_EXERCISE GOAL_:
Each line of the data below containing "Tipologie" needs to be listed.

[Opening EXERCISE DATA section]

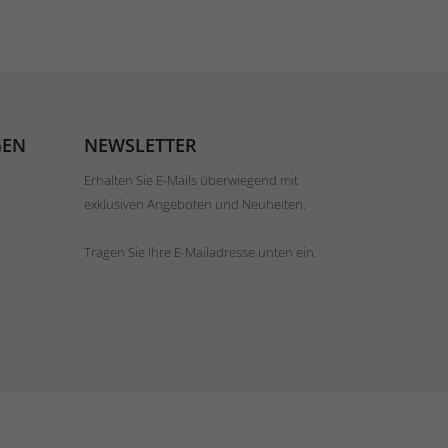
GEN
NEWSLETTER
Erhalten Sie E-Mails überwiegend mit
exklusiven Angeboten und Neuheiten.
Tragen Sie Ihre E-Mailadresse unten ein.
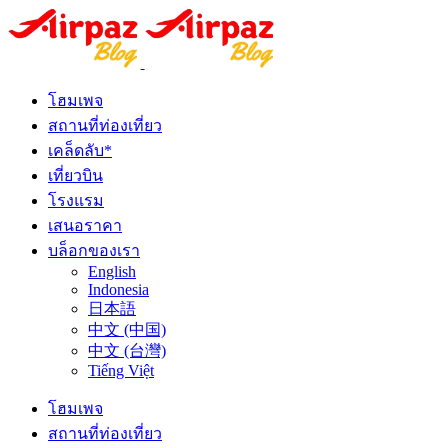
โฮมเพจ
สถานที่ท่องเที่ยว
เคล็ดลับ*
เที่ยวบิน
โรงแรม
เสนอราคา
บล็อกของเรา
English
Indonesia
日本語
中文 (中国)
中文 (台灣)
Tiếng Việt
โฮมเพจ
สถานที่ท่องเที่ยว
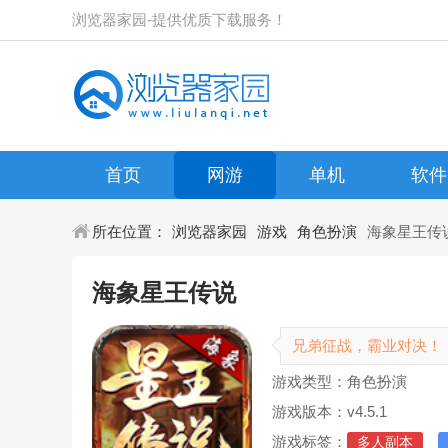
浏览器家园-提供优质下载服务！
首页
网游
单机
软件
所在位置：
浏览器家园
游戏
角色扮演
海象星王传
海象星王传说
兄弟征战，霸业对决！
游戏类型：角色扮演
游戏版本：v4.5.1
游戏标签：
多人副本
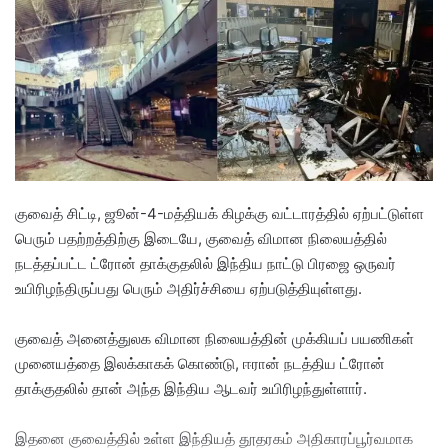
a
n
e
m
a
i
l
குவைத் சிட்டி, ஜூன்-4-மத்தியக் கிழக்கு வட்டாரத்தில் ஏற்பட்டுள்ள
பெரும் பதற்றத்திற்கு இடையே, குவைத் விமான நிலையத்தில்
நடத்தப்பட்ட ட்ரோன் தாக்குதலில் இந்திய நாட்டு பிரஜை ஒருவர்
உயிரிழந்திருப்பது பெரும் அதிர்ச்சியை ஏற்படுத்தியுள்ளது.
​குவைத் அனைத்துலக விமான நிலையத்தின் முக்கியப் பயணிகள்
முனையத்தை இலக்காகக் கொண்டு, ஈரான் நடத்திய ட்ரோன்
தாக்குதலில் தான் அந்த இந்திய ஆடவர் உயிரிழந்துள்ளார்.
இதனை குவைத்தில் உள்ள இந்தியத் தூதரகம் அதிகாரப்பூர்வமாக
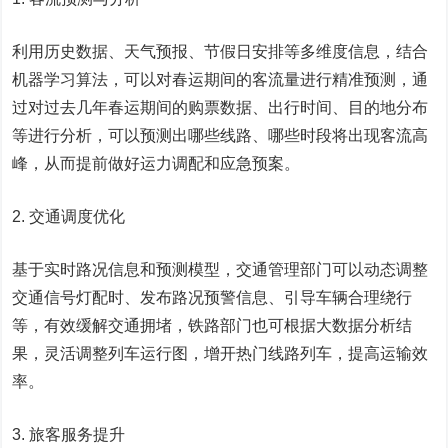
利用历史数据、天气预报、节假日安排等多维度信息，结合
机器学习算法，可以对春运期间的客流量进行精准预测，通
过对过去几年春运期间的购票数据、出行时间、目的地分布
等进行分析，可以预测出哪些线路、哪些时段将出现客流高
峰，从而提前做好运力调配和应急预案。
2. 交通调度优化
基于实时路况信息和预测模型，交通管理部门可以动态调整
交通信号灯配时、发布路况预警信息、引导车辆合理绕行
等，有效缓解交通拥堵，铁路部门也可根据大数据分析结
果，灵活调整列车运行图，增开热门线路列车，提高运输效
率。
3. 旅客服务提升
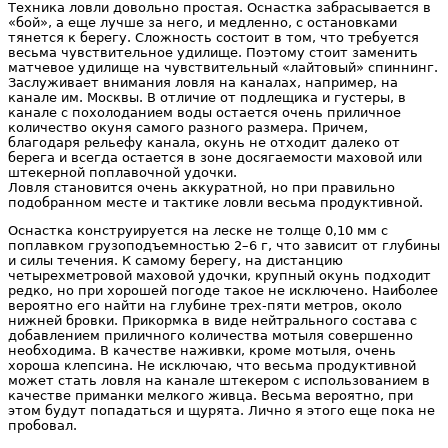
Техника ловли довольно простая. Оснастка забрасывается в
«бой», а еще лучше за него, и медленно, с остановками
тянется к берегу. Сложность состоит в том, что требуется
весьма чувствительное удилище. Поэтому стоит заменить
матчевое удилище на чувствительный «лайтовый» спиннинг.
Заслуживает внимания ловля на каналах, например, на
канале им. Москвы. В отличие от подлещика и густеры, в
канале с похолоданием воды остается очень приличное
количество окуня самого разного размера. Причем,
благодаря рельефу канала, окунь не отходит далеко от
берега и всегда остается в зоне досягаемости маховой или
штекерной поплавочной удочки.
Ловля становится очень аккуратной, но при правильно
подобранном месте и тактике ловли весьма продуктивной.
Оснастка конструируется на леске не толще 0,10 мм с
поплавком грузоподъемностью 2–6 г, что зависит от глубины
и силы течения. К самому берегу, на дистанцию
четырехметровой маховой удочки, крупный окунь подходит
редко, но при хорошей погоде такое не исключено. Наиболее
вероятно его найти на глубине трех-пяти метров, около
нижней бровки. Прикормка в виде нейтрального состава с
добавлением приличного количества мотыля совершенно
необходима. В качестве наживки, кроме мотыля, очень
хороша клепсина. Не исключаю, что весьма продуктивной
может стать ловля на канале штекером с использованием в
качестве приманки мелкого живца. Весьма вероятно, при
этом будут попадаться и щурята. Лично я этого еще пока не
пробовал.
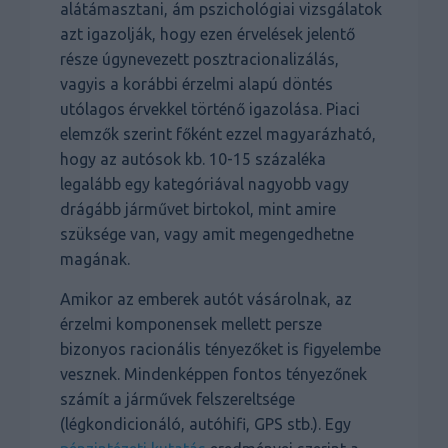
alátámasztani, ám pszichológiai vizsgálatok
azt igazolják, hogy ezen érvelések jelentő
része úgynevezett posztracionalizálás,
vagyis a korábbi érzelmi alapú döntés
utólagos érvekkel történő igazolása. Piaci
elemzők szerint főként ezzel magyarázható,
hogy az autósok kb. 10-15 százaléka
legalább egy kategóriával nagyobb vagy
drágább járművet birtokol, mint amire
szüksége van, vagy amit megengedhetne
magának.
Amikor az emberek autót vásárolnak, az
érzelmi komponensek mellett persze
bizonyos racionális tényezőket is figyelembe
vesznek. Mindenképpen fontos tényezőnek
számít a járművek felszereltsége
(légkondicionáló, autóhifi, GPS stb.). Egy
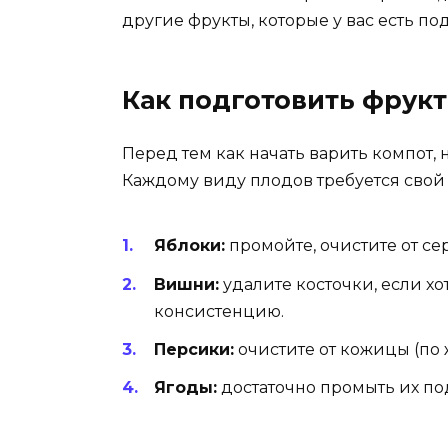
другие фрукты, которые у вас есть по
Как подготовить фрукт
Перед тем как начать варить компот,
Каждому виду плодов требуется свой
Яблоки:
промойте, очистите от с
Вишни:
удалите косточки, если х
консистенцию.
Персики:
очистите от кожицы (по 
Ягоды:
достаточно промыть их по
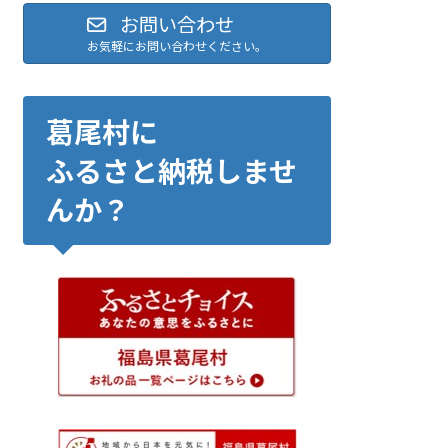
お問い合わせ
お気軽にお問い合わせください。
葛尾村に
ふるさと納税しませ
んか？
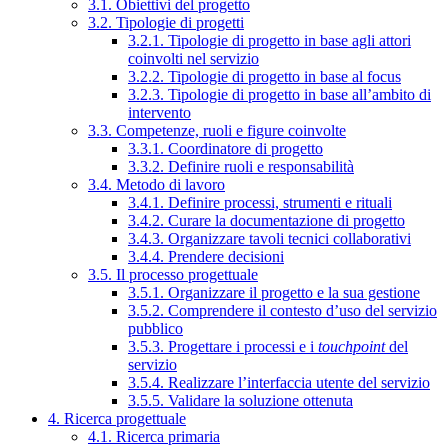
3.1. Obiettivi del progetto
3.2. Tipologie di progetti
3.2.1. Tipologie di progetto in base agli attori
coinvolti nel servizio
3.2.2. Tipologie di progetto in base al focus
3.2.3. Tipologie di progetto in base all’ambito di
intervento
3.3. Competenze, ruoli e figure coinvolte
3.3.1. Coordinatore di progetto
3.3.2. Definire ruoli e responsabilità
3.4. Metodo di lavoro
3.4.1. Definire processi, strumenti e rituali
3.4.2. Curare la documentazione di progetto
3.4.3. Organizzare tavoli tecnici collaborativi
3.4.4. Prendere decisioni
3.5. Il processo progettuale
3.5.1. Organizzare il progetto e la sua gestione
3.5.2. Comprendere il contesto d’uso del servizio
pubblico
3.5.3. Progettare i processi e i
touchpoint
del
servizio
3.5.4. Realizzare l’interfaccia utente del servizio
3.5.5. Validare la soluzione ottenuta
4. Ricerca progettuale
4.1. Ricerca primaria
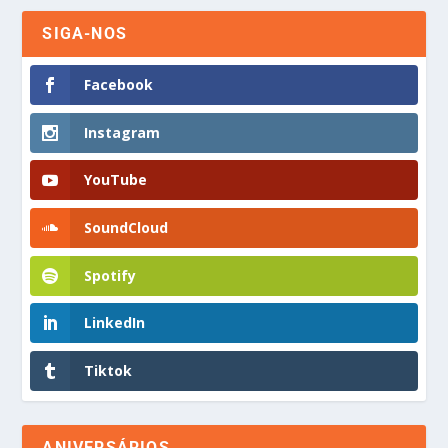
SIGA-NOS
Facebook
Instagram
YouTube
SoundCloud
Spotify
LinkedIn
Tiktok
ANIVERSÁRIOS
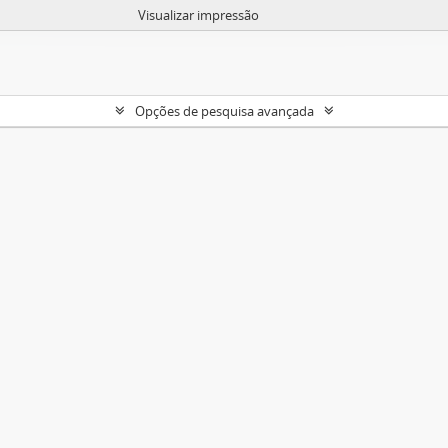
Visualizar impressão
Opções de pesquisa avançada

[Closing EXERCISE DATA section]
[Opening EXERCISE DATA section]

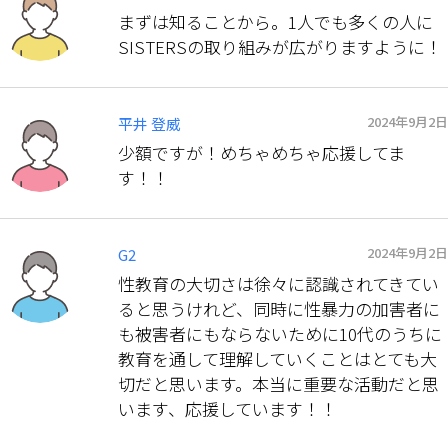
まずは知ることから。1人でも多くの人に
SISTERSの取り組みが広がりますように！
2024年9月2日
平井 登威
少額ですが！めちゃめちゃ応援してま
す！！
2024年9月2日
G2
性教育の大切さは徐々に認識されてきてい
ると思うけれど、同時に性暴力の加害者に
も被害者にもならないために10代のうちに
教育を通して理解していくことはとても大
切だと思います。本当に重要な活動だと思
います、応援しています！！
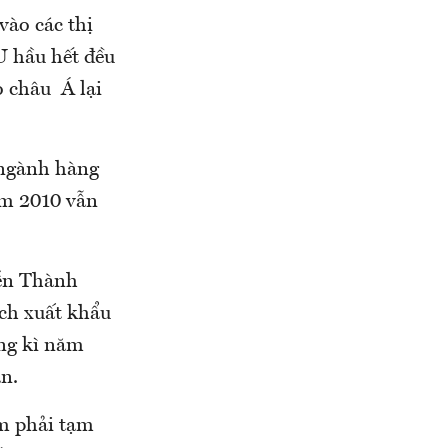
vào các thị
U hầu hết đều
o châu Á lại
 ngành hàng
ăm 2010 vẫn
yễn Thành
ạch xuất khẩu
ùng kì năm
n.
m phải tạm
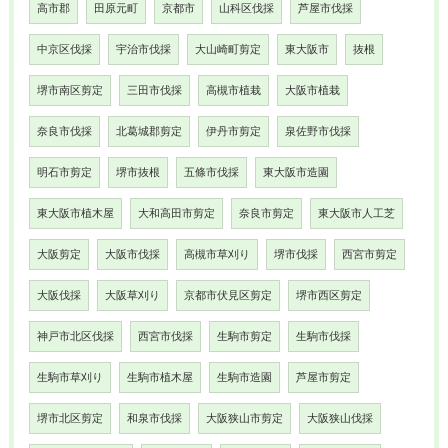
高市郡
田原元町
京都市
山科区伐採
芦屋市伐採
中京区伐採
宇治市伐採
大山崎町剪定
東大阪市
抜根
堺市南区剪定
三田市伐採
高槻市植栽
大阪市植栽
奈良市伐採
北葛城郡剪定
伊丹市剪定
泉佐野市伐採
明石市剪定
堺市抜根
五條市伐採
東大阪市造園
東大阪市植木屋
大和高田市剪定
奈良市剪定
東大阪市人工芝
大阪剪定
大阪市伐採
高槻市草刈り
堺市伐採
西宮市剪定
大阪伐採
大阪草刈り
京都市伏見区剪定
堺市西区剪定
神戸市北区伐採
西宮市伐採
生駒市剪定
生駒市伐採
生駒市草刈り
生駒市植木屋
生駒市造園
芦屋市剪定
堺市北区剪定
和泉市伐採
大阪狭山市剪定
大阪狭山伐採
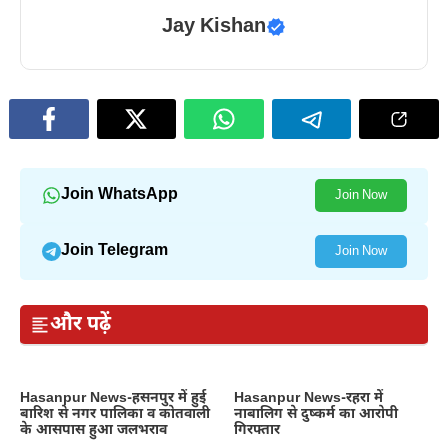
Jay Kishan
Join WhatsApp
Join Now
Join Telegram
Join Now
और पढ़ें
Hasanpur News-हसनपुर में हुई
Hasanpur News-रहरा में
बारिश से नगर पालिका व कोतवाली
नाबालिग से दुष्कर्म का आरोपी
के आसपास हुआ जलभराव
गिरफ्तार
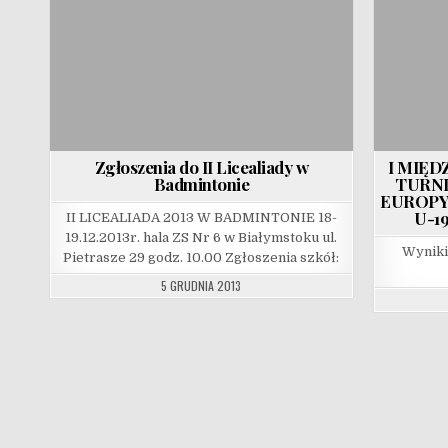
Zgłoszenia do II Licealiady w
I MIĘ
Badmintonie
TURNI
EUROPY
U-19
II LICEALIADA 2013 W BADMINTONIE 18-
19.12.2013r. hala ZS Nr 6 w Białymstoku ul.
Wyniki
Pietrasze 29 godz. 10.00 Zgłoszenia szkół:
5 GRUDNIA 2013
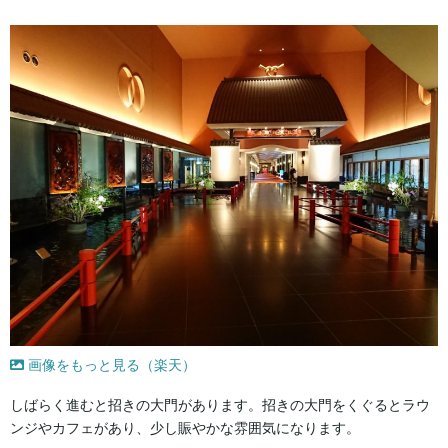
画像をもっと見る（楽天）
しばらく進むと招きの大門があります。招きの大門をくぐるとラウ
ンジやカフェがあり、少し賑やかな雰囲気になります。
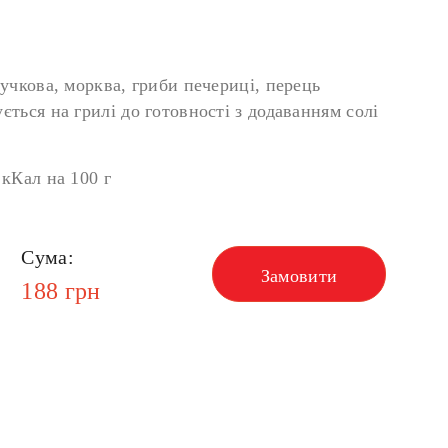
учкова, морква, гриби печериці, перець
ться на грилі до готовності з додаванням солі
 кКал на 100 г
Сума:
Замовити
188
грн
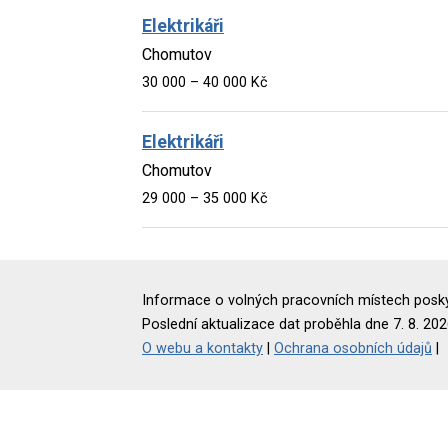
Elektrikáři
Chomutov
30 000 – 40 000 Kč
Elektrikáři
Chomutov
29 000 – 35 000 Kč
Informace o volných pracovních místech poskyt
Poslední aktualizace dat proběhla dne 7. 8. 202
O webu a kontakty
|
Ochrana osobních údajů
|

[Closing EXERCISE DATA section]
[Opening EXERCISE DATA section]

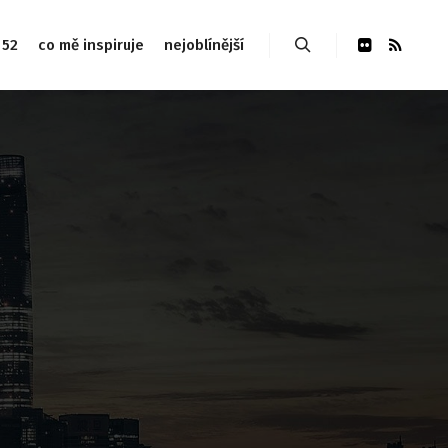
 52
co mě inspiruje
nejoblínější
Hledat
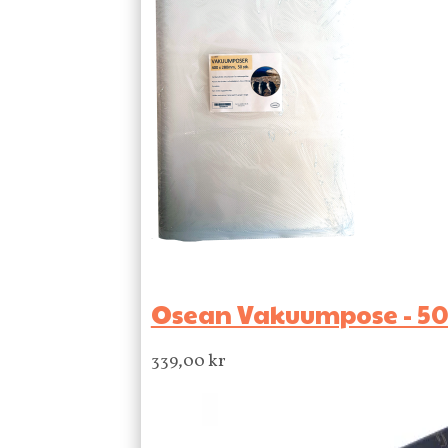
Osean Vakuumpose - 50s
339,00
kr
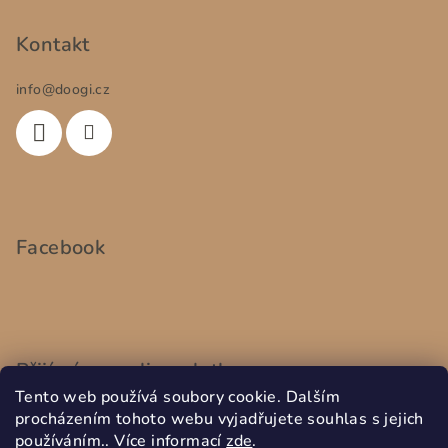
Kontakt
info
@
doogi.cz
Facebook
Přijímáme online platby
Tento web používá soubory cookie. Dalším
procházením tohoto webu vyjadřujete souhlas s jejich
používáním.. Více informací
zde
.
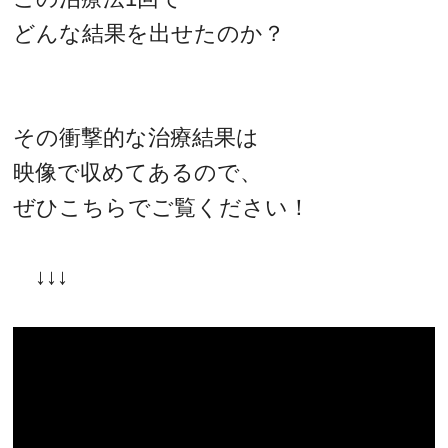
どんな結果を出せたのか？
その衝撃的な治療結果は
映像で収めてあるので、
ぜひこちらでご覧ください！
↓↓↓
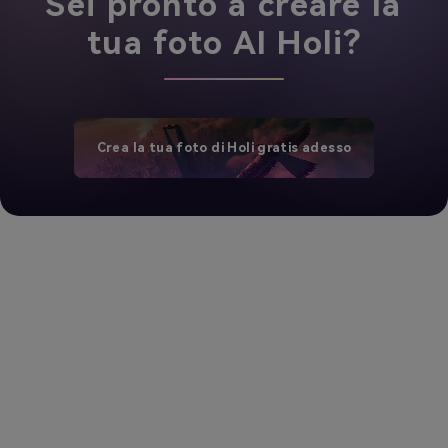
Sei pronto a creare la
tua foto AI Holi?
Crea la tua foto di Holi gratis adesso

[Closing EXERCISE DATA section]

_TASK RESPONSE_:
3.2. Tipologie di progetti
3.2.1. Tipologie di progetto in base agli attori
3.2.2. Tipologie di progetto in base al focus
3.2.3. Tipologie di progetto in base all’ambito di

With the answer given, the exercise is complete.